この存在の名は、祭りの名と、女神の呼び名の中に残りました。

ディーサ祭と春の市: スウェーデンのウプサラで続いた春の集まり。ディーサブロートの流れを汲むとされ、市と裁きの場を兼ねていた。

ヴァナディースという呼び名: 女神フレイヤを指す呼び名の一つで、「ヴァン神族のディース」を意味する。この語の格の高さを示す。

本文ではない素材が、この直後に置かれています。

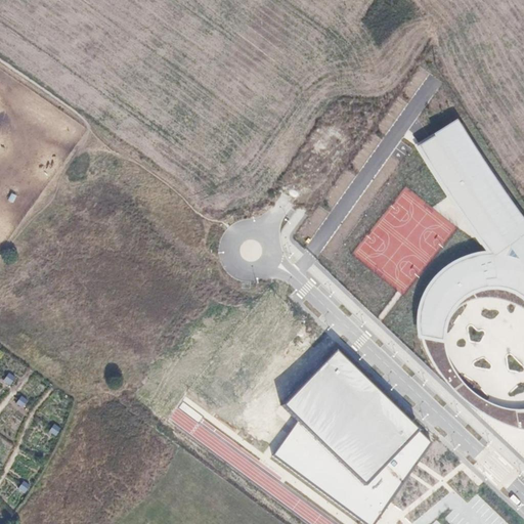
[(523,220),(516,210),(460,124),(455,120),(435,132),(419,147),(427,157),(487,252),(472,253),(452,263),(439,271),(428,286),(421,297),(417,312),(419,332),(419,337),(441,339),(442,325),(446,313),(453,303),(465,292),(477,287),(488,284),(500,284),(510,288),(520,294),(523,299),(523,220)]
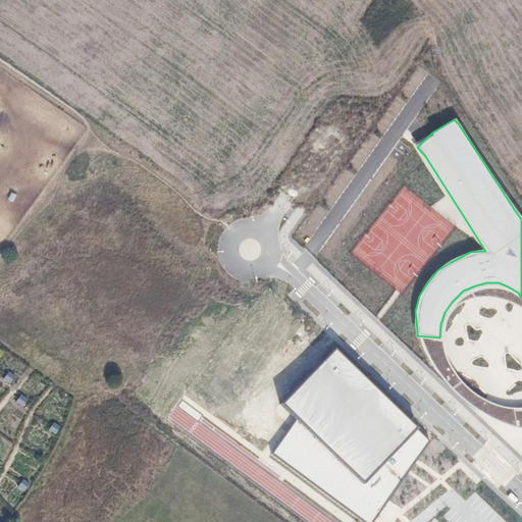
[(446,360),(439,337),(417,335),(431,364),(444,383),(462,403),(484,415),(491,418),(498,420),(516,425),(514,411),(500,408),(490,406),(470,393),(456,377),(446,360)]
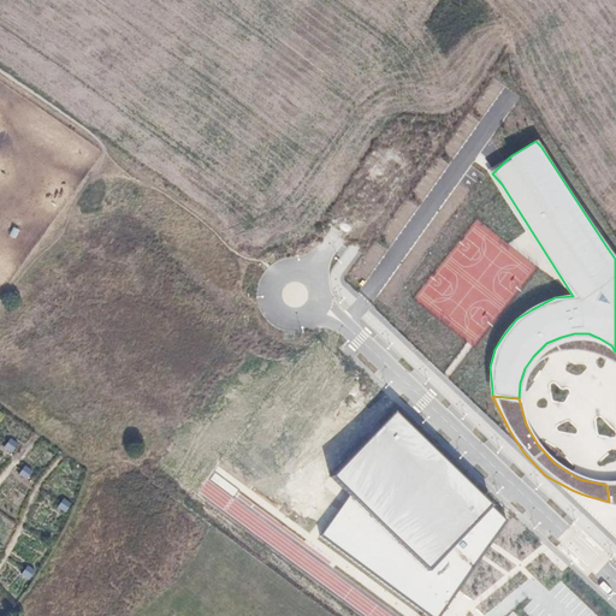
[(487,504),(394,413),(333,475),(349,497),(397,542),(428,570),(487,504)]
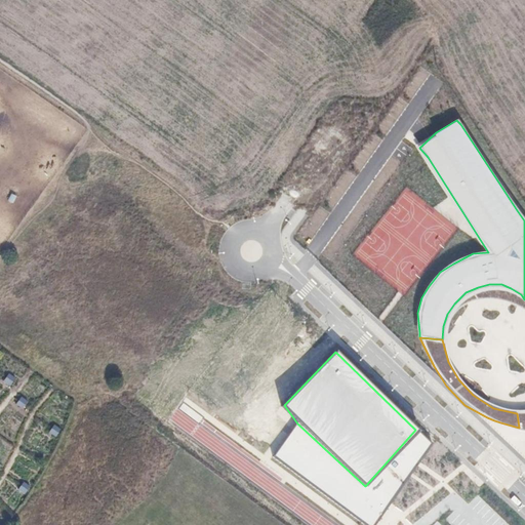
[(16,379),(9,374),(3,381),(10,387),(16,379)]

西ゲルマンの Idisi: 古い呪文に出てくる女たちを指す語。捕らわれた者の縄をほどく働きが、ディースと結びつくとする見方がある。

ディースが司るもの

守護

一族につき、その家の者を見守る守護霊として祀られた。

豊穣

本来は豊穣の女神だったとする見方があり、犠牲祭も農事の節目に行われた。

予知

夢や幻に現れて、その家の者の行く末を告げる働きを持つ。

ディースについてよくある質問

ディースとは何ですか。

運命にかかわる女性の霊です。とくに氏族の守護霊として働き、その家の者を守るとされました。人に味方することも、敵に回ることもあります。

ワルキューレやノルンとどう違いますか。

はっきりした区別がありません。原典では常にひとまとめに語られるため、ディースを女性の守り霊の総称とみる研究者もいます。

ディーサブロートとは何ですか。

ディースに捧げる犠牲祭です。家々で私的に行う形と、共同体が公に行う形の両方があり、スウェーデンでは春の市と結びついて長く続きました。

ディースに個別の名前はありますか。

ほとんど伝わっていません。原典は複数形で語ることが多く、ひとまとまりの存在として扱われます。

ディースと併せて覚えたい言葉・用語

ヴァン神族(ヴぁんしんぞく)

豊穣と富を担う神々の一族。アース神族と戦って和睦し、ニョルズ・フレイ・フレイヤが人質としてアースガルズへ渡った。